→ PROBLEM DESCRIPTION
Pull out every line below that holds the word "видовым".

→ SUPPLIED RECORDS

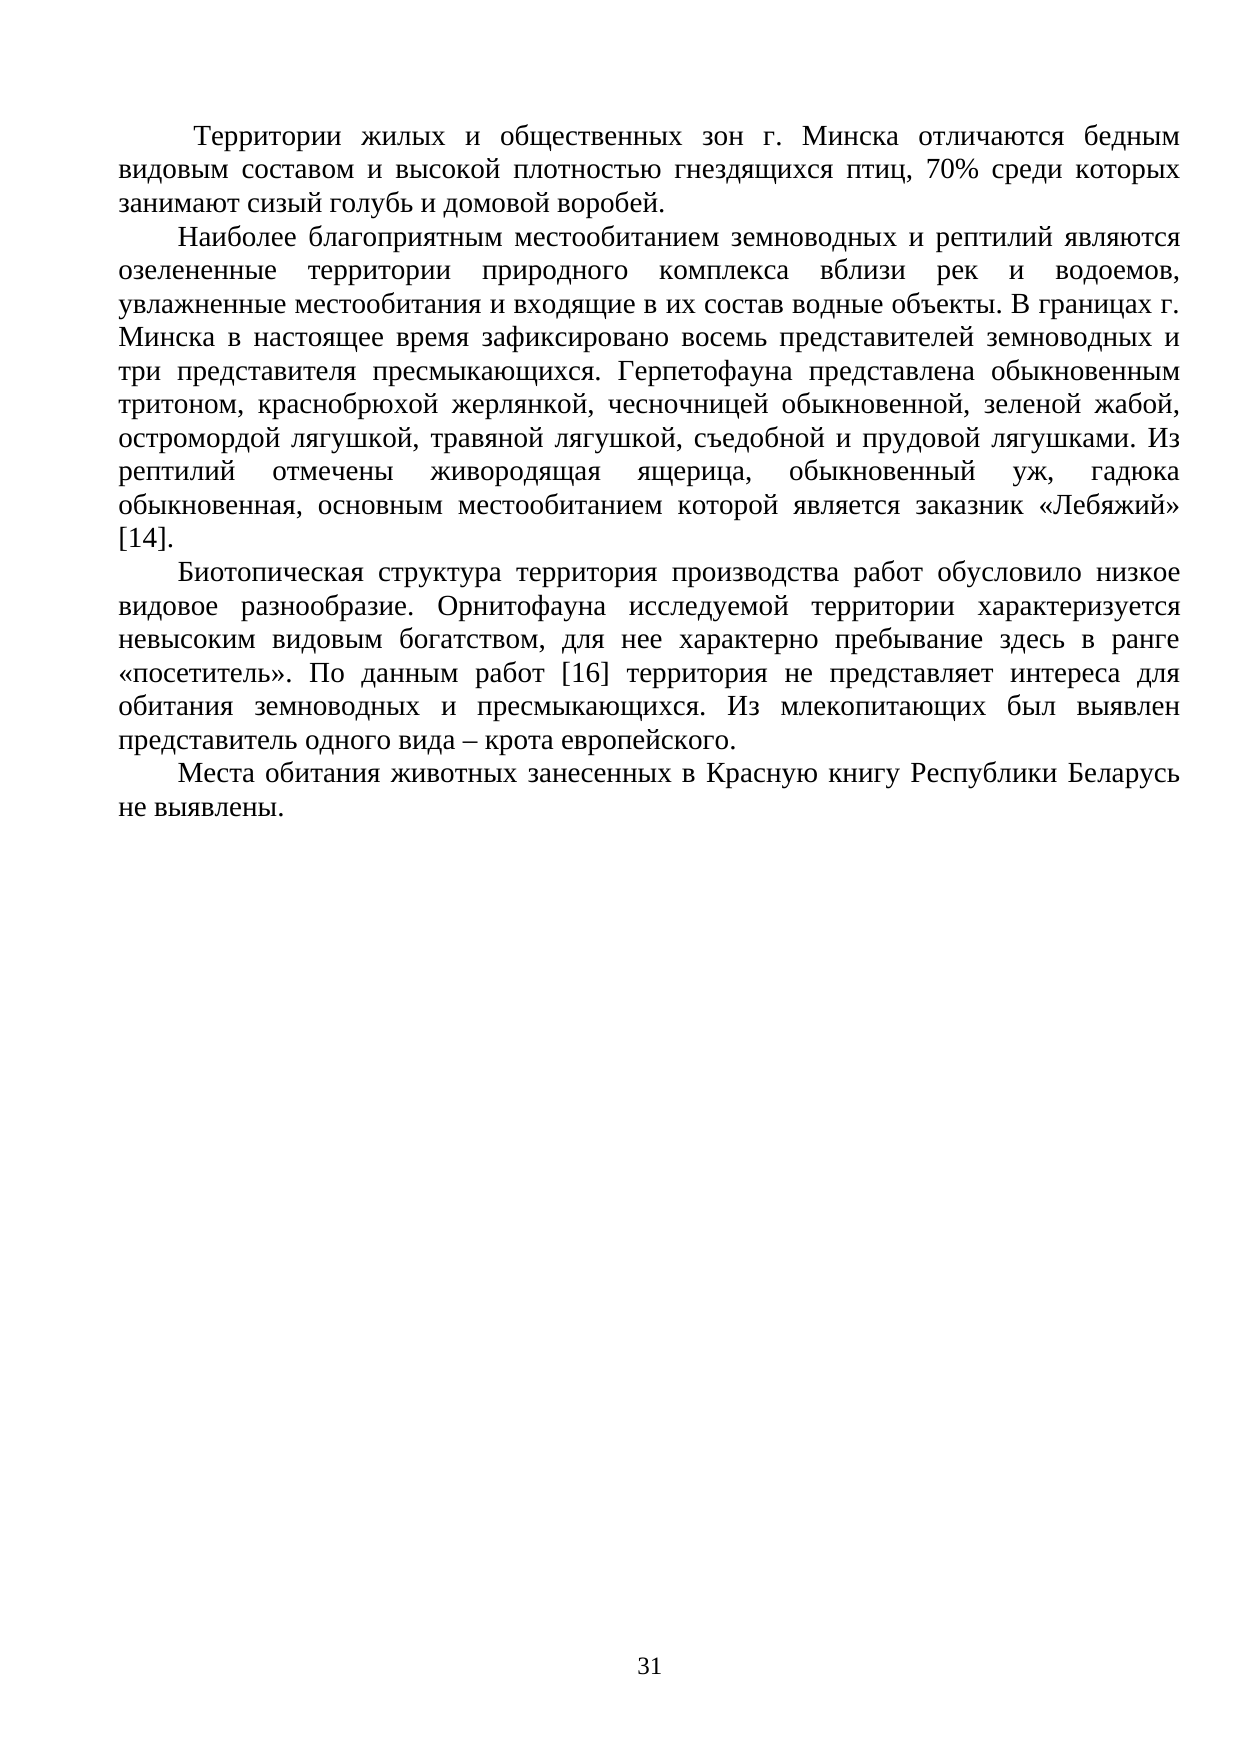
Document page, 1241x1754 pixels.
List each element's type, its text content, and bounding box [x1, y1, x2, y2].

text Территории жилых и общественных зон г. Минска отличаются бедным видовым составом и высокой плотностью гнездящихся птиц, 70% среди которых занимают сизый голубь и домовой воробей. [118, 118, 1181, 219]
text Места обитания животных занесенных в Красную книгу Республики Беларусь не выявлены. [118, 755, 1181, 822]
text Биотопическая структура территория производства работ обусловило низкое видовое разнообразие. Орнитофауна исследуемой территории характеризуется невысоким видовым богатством, для нее характерно пребывание здесь в ранге «посетитель». По данным работ [16] территория не представляет интереса для обитания земноводных и пресмыкающихся. Из млекопитающих был выявлен представитель одного вида – крота европейского. [118, 554, 1181, 755]
text Наиболее благоприятным местообитанием земноводных и рептилий являются озелененные территории природного комплекса вблизи рек и водоемов, увлажненные местообитания и входящие в их состав водные объекты. В границах г. Минска в настоящее время зафиксировано восемь представителей земноводных и три представителя пресмыкающихся. Герпетофауна представлена обыкновенным тритоном, краснобрюхой жерлянкой, чесночницей обыкновенной, зеленой жабой, остромордой лягушкой, травяной лягушкой, съедобной и прудовой лягушками. Из рептилий отмечены живородящая ящерица, обыкновенный уж, гадюка обыкновенная, основным местообитанием которой является заказник «Лебяжий» [14]. [118, 219, 1181, 554]
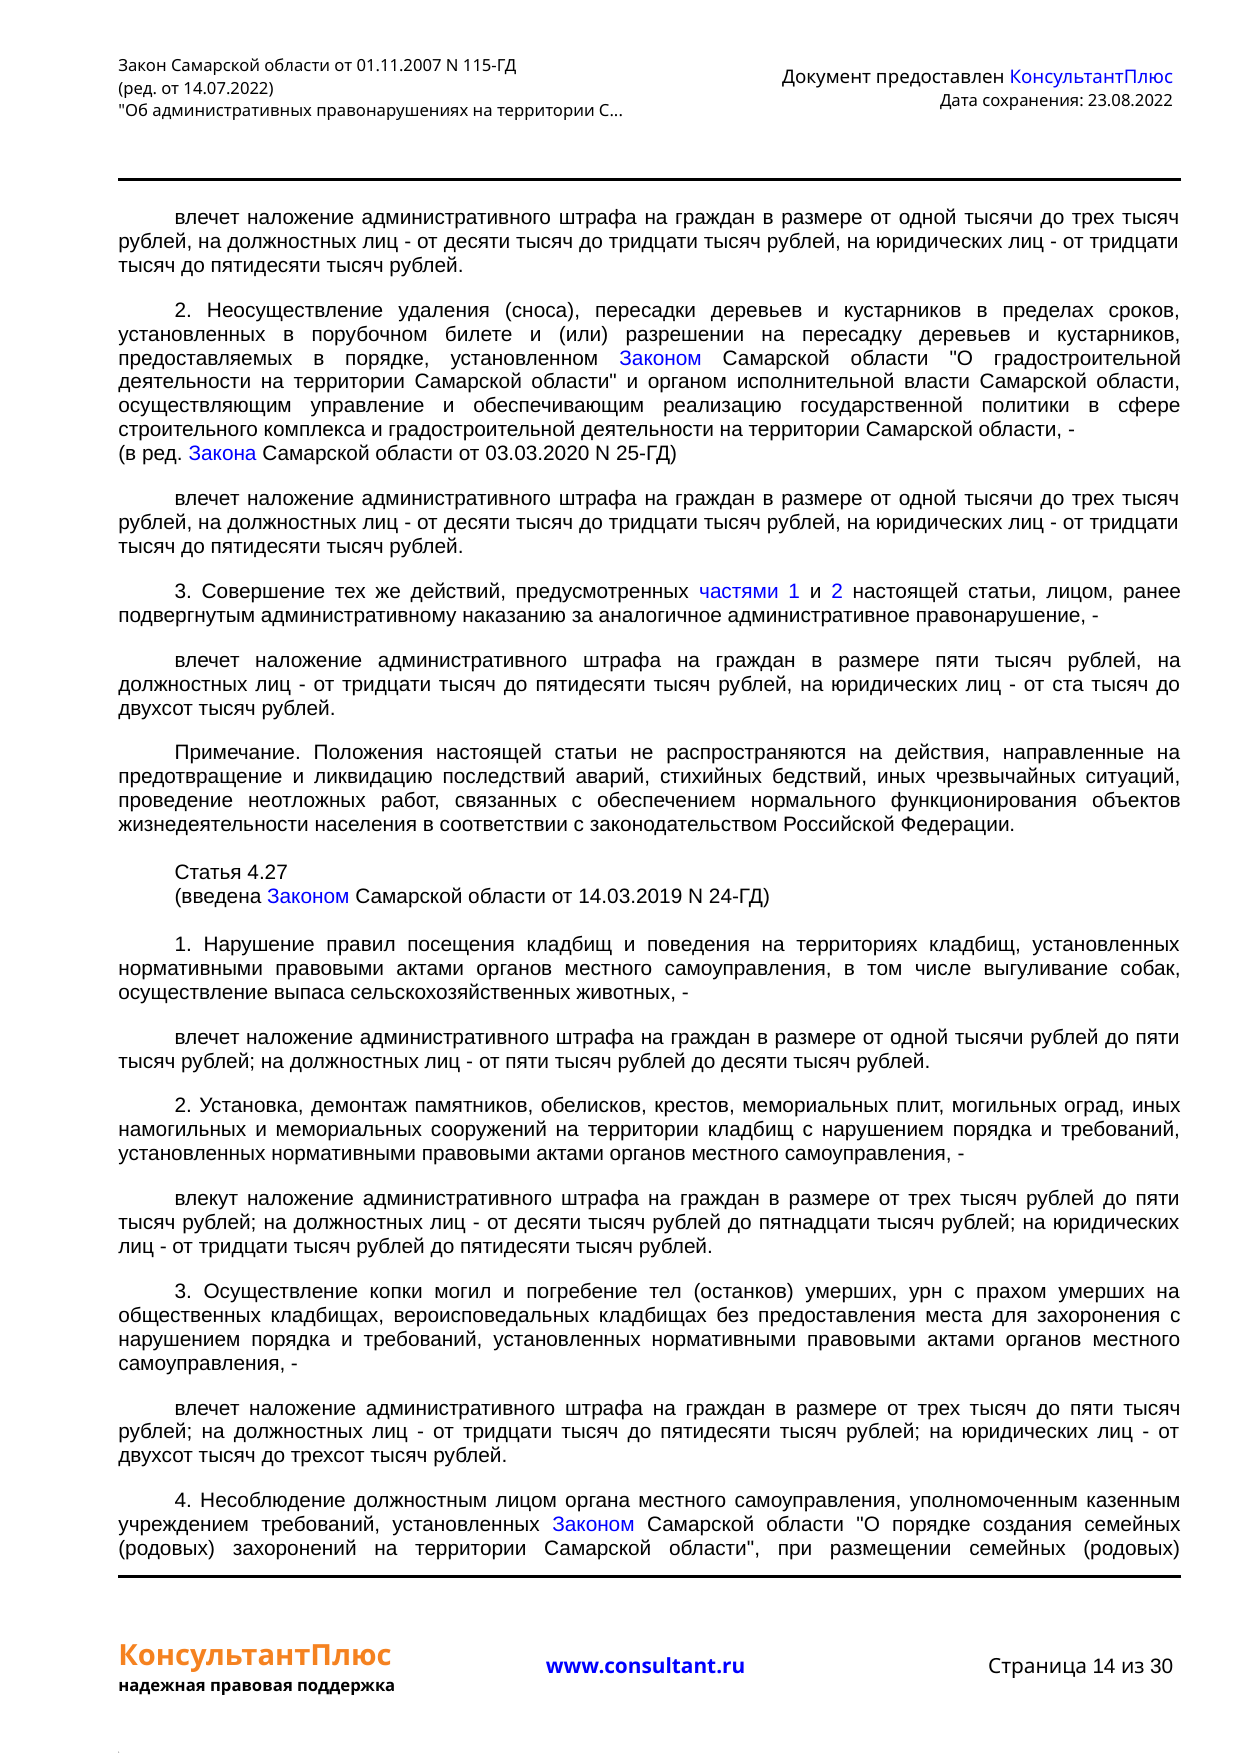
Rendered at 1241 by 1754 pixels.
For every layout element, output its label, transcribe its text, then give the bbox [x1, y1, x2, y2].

text (в ред. Закона Самарской области от 03.03.2020 N 25-ГД) [118, 441, 1181, 465]
text Статья 4.27 [118, 860, 1181, 884]
text влечет наложение административного штрафа на граждан в размере от трех тысяч до пяти тысяч рублей; на должностных лиц - от тридцати тысяч до пятидесяти тысяч рублей; на юридических лиц - от двухсот тысяч до трехсот тысяч рублей. [118, 1395, 1181, 1467]
text Примечание. Положения настоящей статьи не распространяются на действия, направленные на предотвращение и ликвидацию последствий аварий, стихийных бедствий, иных чрезвычайных ситуаций, проведение неотложных работ, связанных с обеспечением нормального функционирования объектов жизнедеятельности населения в соответствии с законодательством Российской Федерации. [118, 740, 1181, 836]
text влечет наложение административного штрафа на граждан в размере пяти тысяч рублей, на должностных лиц - от тридцати тысяч до пятидесяти тысяч рублей, на юридических лиц - от ста тысяч до двухсот тысяч рублей. [118, 647, 1181, 719]
text влечет наложение административного штрафа на граждан в размере от одной тысячи до трех тысяч рублей, на должностных лиц - от десяти тысяч до тридцати тысяч рублей, на юридических лиц - от тридцати тысяч до пятидесяти тысяч рублей. [118, 486, 1181, 558]
text влечет наложение административного штрафа на граждан в размере от одной тысячи до трех тысяч рублей, на должностных лиц - от десяти тысяч до тридцати тысяч рублей, на юридических лиц - от тридцати тысяч до пятидесяти тысяч рублей. [118, 205, 1181, 277]
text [118, 1488, 1181, 1560]
text 1. Нарушение правил посещения кладбищ и поведения на территориях кладбищ, установленных нормативными правовыми актами органов местного самоуправления, в том числе выгуливание собак, осуществление выпаса сельскохозяйственных животных, - [118, 932, 1181, 1004]
text влекут наложение административного штрафа на граждан в размере от трех тысяч рублей до пяти тысяч рублей; на должностных лиц - от десяти тысяч рублей до пятнадцати тысяч рублей; на юридических лиц - от тридцати тысяч рублей до пятидесяти тысяч рублей. [118, 1186, 1181, 1258]
text (введена Законом Самарской области от 14.03.2019 N 24-ГД) [118, 884, 1181, 908]
text 3. Совершение тех же действий, предусмотренных частями 1 и 2 настоящей статьи, лицом, ранее подвергнутым административному наказанию за аналогичное административное правонарушение, - [118, 579, 1181, 627]
text 2. Неосуществление удаления (сноса), пересадки деревьев и кустарников в пределах сроков, установленных в порубочном билете и (или) разрешении на пересадку деревьев и кустарников, предоставляемых в порядке, установленном Законом Самарской области "О градостроительной деятельности на территории Самарской области" и органом исполнительной власти Самарской области, осуществляющим управление и обеспечивающим реализацию государственной политики в сфере строительного комплекса и градостроительной деятельности на территории Самарской области, - [118, 297, 1181, 441]
text 3. Осуществление копки могил и погребение тел (останков) умерших, урн с прахом умерших на общественных кладбищах, вероисповедальных кладбищах без предоставления места для захоронения с нарушением порядка и требований, установленных нормативными правовыми актами органов местного самоуправления, - [118, 1279, 1181, 1374]
text влечет наложение административного штрафа на граждан в размере от одной тысячи рублей до пяти тысяч рублей; на должностных лиц - от пяти тысяч рублей до десяти тысяч рублей. [118, 1024, 1181, 1072]
text 2. Установка, демонтаж памятников, обелисков, крестов, мемориальных плит, могильных оград, иных намогильных и мемориальных сооружений на территории кладбищ с нарушением порядка и требований, установленных нормативными правовыми актами органов местного самоуправления, - [118, 1093, 1181, 1165]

→ WRITTEN SOLUTION
text Территории жилых и общественных зон г. Минска отличаются бедным видовым составом и высокой плотностью гнездящихся птиц, 70% среди которых занимают сизый голубь и домовой воробей. [118, 118, 1181, 219]
text Биотопическая структура территория производства работ обусловило низкое видовое разнообразие. Орнитофауна исследуемой территории характеризуется невысоким видовым богатством, для нее характерно пребывание здесь в ранге «посетитель». По данным работ [16] территория не представляет интереса для обитания земноводных и пресмыкающихся. Из млекопитающих был выявлен представитель одного вида – крота европейского. [118, 554, 1181, 755]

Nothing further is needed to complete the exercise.